§ **INFORMATION PROVIDED**
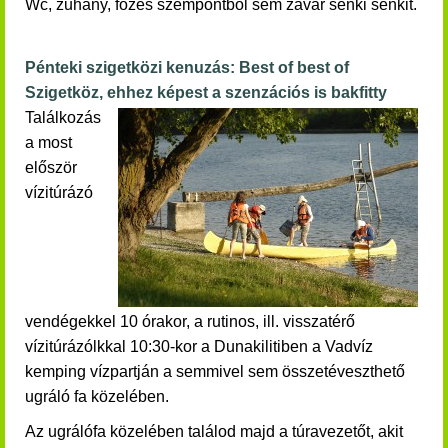
Wc, zuhany, főzés szempontból sem zavar senki senkit.
Pénteki szigetközi kenuzás: Best of best of
Szigetköz, ehhez képest a szenzációs is bakfitty
Találkozás
a most
először
vízitúrázó
vendégekkel 10 órakor, a rutinos, ill. visszatérő
vízitúrázólkkal 10:30-kor a Dunakilitiben a Vadvíz
kemping vízpartján a semmivel sem összetéveszthető
ugráló fa közelében.
Az ugrálófa közelében találod majd a túravezetőt, akit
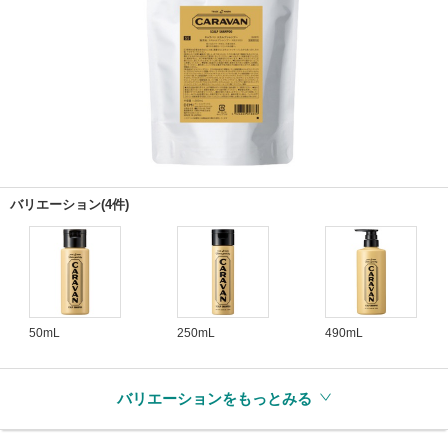
バリエーション(4件)
50mL
250mL
490mL
バリエーションをもっとみる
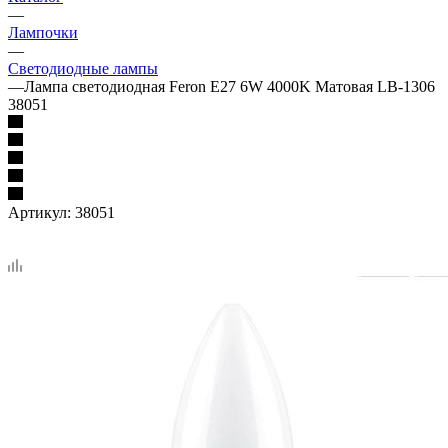
—
Лампочки
—
Светодиодные лампы
—
Лампа светодиодная Feron E27 6W 4000K Матовая LB-1306
38051
Артикул:
38051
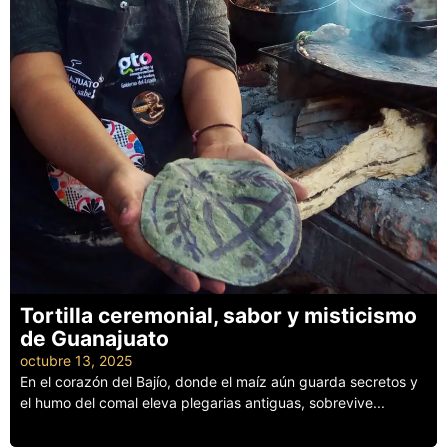
Tortilla ceremonial, sabor y misticismo
de Guanajuato
octubre 13, 2025
En el corazón del Bajío, donde el maíz aún guarda secretos y
el humo del comal eleva plegarias antiguas, sobrevive...
Leer más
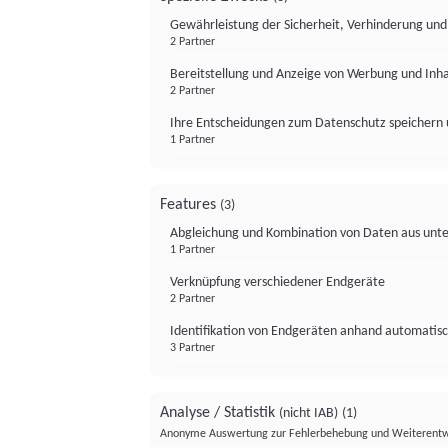
Gewährleistung der Sicherheit, Verhinderung un
2 Partner
Bereitstellung und Anzeige von Werbung und Inh
2 Partner
Ihre Entscheidungen zum Datenschutz speichern 
1 Partner
Features
(3)
Abgleichung und Kombination von Daten aus unte
1 Partner
Verknüpfung verschiedener Endgeräte
2 Partner
Identifikation von Endgeräten anhand automatisc
3 Partner
Analyse / Statistik
(nicht IAB)
(1)
Anonyme Auswertung zur Fehlerbehebung und Weiterentw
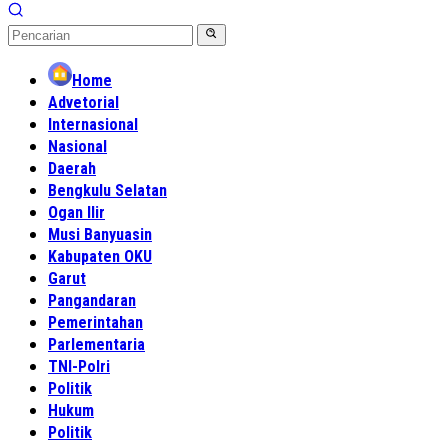
Home
Advetorial
Internasional
Nasional
Daerah
Bengkulu Selatan
Ogan Ilir
Musi Banyuasin
Kabupaten OKU
Garut
Pangandaran
Pemerintahan
Parlementaria
TNI-Polri
Politik
Hukum
Politik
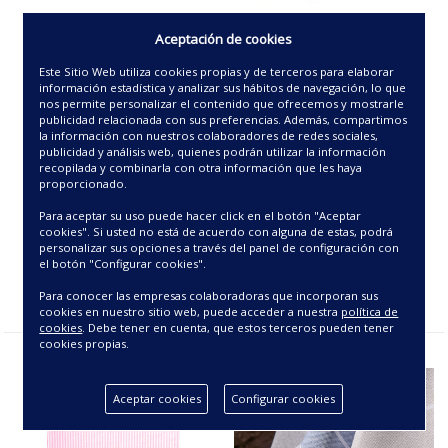
Aceptación de cookies
PAÑO VAJILLA 2/C 50X50
PAÑO COCINA -BERLIN-
CMS.
Este Sitio Web utiliza cookies propias y de terceros para elaborar
información estadística y analizar sus hábitos de navegación, lo que
nos permite personalizar el contenido que ofrecemos y mostrarle
2.48€
2.48€
publicidad relacionada con sus preferencias. Además, compartimos
la información con nuestros colaboradores de redes sociales,
publicidad y análisis web, quienes podrán utilizar la información
recopilada y combinarla con otra información que les haya
proporcionado.
Para aceptar su uso puede hacer click en el botón "Aceptar
cookies". Si usted no está de acuerdo con alguna de estas, podrá
personalizar sus opciones a través del panel de configuración con
el botón "Configurar cookies".
Para conocer las empresas colaboradoras que incorporan sus
cookies en nuestro sitio web, puede acceder a nuestra
política de
cookies
. Debe tener en cuenta, que estos terceros pueden tener
cookies propias.
Aceptar cookies
Configurar cookies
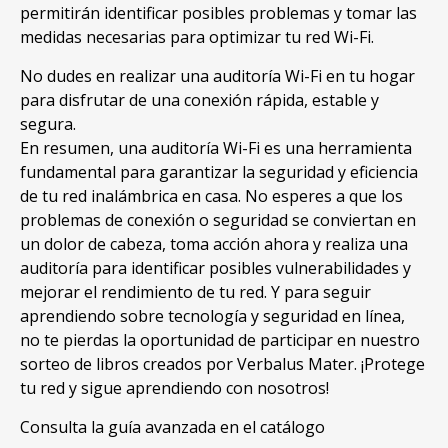
permitirán identificar posibles problemas y tomar las
medidas necesarias para optimizar tu red Wi-Fi.
No dudes en realizar una auditoría Wi-Fi en tu hogar
para disfrutar de una conexión rápida, estable y
segura.
En resumen, una auditoría Wi-Fi es una herramienta
fundamental para garantizar la seguridad y eficiencia
de tu red inalámbrica en casa. No esperes a que los
problemas de conexión o seguridad se conviertan en
un dolor de cabeza, toma acción ahora y realiza una
auditoría para identificar posibles vulnerabilidades y
mejorar el rendimiento de tu red. Y para seguir
aprendiendo sobre tecnología y seguridad en línea,
no te pierdas la oportunidad de participar en nuestro
sorteo de libros creados por Verbalus Mater. ¡Protege
tu red y sigue aprendiendo con nosotros!
Consulta la guía avanzada en el catálogo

§ **JOB**
Copy all of the lines above word for word, leaving out the pictures.

§ **REPLY TO THE EXERCISE**
Wc, zuhany, főzés szempontból sem zavar senki senkit.
Pénteki szigetközi kenuzás: Best of best of
Szigetköz, ehhez képest a szenzációs is bakfitty
Találkozás
a most
először
vízitúrázó
vendégekkel 10 órakor, a rutinos, ill. visszatérő
vízitúrázólkkal 10:30-kor a Dunakilitiben a Vadvíz
kemping vízpartján a semmivel sem összetéveszthető
ugráló fa közelében.
Az ugrálófa közelében találod majd a túravezetőt, akit
バリエーション(4件)
50mL
250mL
490mL
バリエーションをもっとみる
—
Лампочки
—
Светодиодные лампы
—
Лампа светодиодная Feron E27 6W 4000K Матовая LB-1306
38051
Артикул:
38051
Tortilla ceremonial, sabor y misticismo
de Guanajuato
octubre 13, 2025
En el corazón del Bajío, donde el maíz aún guarda secretos y
el humo del comal eleva plegarias antiguas, sobrevive...
Leer más
Gewährleistung der Sicherheit, Verhinderung un
2 Partner
Bereitstellung und Anzeige von Werbung und Inh
2 Partner
Ihre Entscheidungen zum Datenschutz speichern 
1 Partner
Features
(3)
Abgleichung und Kombination von Daten aus unte
1 Partner
Verknüpfung verschiedener Endgeräte
2 Partner
Identifikation von Endgeräten anhand automatisc
3 Partner
Analyse / Statistik
(nicht IAB)
(1)
Anonyme Auswertung zur Fehlerbehebung und Weiterentw
Home
Advetorial
Internasional
Nasional
Daerah
Bengkulu Selatan
Ogan Ilir
Musi Banyuasin
Kabupaten OKU
Garut
Pangandaran
Pemerintahan
Parlementaria
TNI-Polri
Politik
Hukum
Politik
Aceptación de cookies
PAÑO VAJILLA 2/C 50X50
PAÑO COCINA -BERLIN-
CMS.
Este Sitio Web utiliza cookies propias y de terceros para elaborar
información estadística y analizar sus hábitos de navegación, lo que
nos permite personalizar el contenido que ofrecemos y mostrarle
2.48€
2.48€
publicidad relacionada con sus preferencias. Además, compartimos
la información con nuestros colaboradores de redes sociales,
publicidad y análisis web, quienes podrán utilizar la información
recopilada y combinarla con otra información que les haya
proporcionado.
Para aceptar su uso puede hacer click en el botón "Aceptar
cookies". Si usted no está de acuerdo con alguna de estas, podrá
personalizar sus opciones a través del panel de configuración con
el botón "Configurar cookies".
Para conocer las empresas colaboradoras que incorporan sus
cookies en nuestro sitio web, puede acceder a nuestra
política de
cookies
. Debe tener en cuenta, que estos terceros pueden tener
cookies propias.
Aceptar cookies
Configurar cookies
permitirán identificar posibles problemas y tomar las
medidas necesarias para optimizar tu red Wi-Fi.
No dudes en realizar una auditoría Wi-Fi en tu hogar
para disfrutar de una conexión rápida, estable y
segura.
En resumen, una auditoría Wi-Fi es una herramienta
fundamental para garantizar la seguridad y eficiencia
de tu red inalámbrica en casa. No esperes a que los
problemas de conexión o seguridad se conviertan en
un dolor de cabeza, toma acción ahora y realiza una
auditoría para identificar posibles vulnerabilidades y
mejorar el rendimiento de tu red. Y para seguir
aprendiendo sobre tecnología y seguridad en línea,
no te pierdas la oportunidad de participar en nuestro
sorteo de libros creados por Verbalus Mater. ¡Protege
tu red y sigue aprendiendo con nosotros!
Consulta la guía avanzada en el catálogo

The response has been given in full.